最小割树:证明与例题

Definition

对于一张图(有向/无向),都能建立一棵Gomory-Hu Tree,树中节点对应图中节点,树上两点间的最小割等于图中两点间的最小割.

Algorithm

1.任取两个点s,t求出在整张图中的st最小割C,在最小割树中加入(s,t,|C|)的边.
2.在s和t的割集中分别递归操作.
3.在点集大小为1时停止操作.
显然操作次数是n-1,这样复杂度是O(n * Maxflow),大约是O(n^4).

Proof

一些性质

首先定义函数c(S)是有且仅有一个端点在点集S内的边的权值和函数.
在无向图中,该函数满足下列两个性质(虽然很多和该性质相关的问题是NP-Hard,但是针对c(S)的证明不难):
- submodularity(次模性/子模性)

|---|

## 任务要求 A
根据关于最小割树的那段文字回答：
(i) 树上两点间的最小割等于什么？
(ii) 递归操作在点集大小为多少时停止？
(iii) 整个算法的复杂度大约是多少？
## 任务要求 B
把关于最小割树的那段文字中从“3.在点集大小为1时停止操作.”起、到“- submodularity(次模性/子模性)”止（两处都包括在内）的部分原样抄写出来。
## 任务要求 C
接着关于最小割树的那段文字的最后一句往下续写。
这些记录与关于最小割树的那段文字没有关系。

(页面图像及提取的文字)
|---|

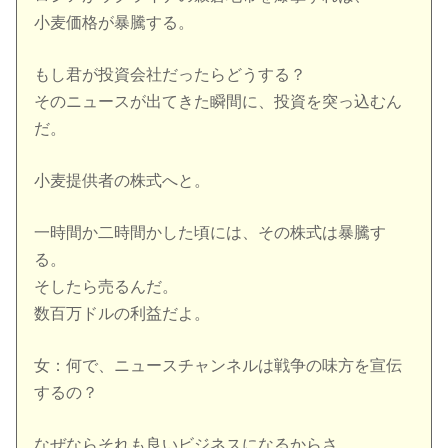
小麦価格が暴騰する。
もし君が投資会社だったらどうする？
そのニュースが出てきた瞬間に、投資を突っ込むん
だ。
小麦提供者の株式へと。
一時間か二時間かした頃には、その株式は暴騰す
る。
そしたら売るんだ。
数百万ドルの利益だよ。
女：何で、ニュースチャンネルは戦争の味方を宣伝
するの？
なぜならそれも良いビジネスになるからさ。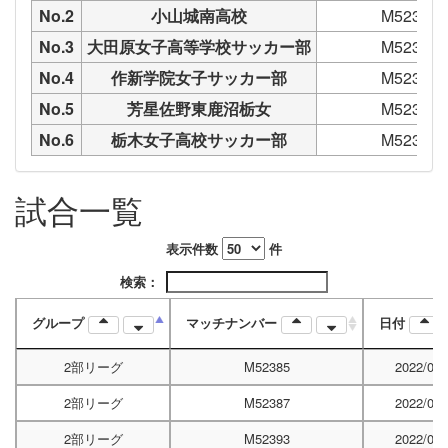
No.2
小山城南高校
M52383
No.3
大田原女子高等学校サッカー部
M52380
No.4
作新学院女子サッカー部
M52390
No.5
芳星佐野東鹿沼栃女
M52381
No.6
栃木女子高校サッカー部
M52386
試合一覧
表示件数
件
検索：
グループ
マッチナンバー
日付
2部リーグ
M52385
2022/06/
2部リーグ
M52387
2022/06/
2部リーグ
M52393
2022/06/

|---|

## 书面回答 A
(i) 图中两点间的最小割。
(ii) 1。
(iii) O(n^4)。

## 书面回答 B
3.在点集大小为1时停止操作.
显然操作次数是n-1,这样复杂度是O(n * Maxflow),大约是O(n^4).

Proof

一些性质

首先定义函数c(S)是有且仅有一个端点在点集S内的边的权值和函数.
在无向图中,该函数满足下列两个性质(虽然很多和该性质相关的问题是NP-Hard,但是针对c(S)的证明不难):
- submodularity(次模性/子模性)

## 书面回答 C
如图:$c(A) = a + c + e + f , c(B) = b + c + d + f$
$c(A \cup B) = a + b + c , c(A \cap B) = c + d + e$
所以$a+b+2c+d+e+2f \ge a+b+2c+d+e$
$\Rightarrow c(A) + c(B) \ge c(A \cup B) + c(A \cap B)$

• posi-modularity
  $c(A \setminus B) = a + d + f$
  $c(B \setminus A) = b + e + f$
  所以$a+b+2c+d+e+2f \ge a+b+d+e+2f$
  $\Rightarrow c(A) + c(B) \ge c(A \setminus B) + c(B \setminus A)$

证明

假设s-t割中,W是s所在的割集 , $u,v \in W$ , X是u-v割中u所在的割集.我们要证明存在一种割的方法, 使得$X \in W$.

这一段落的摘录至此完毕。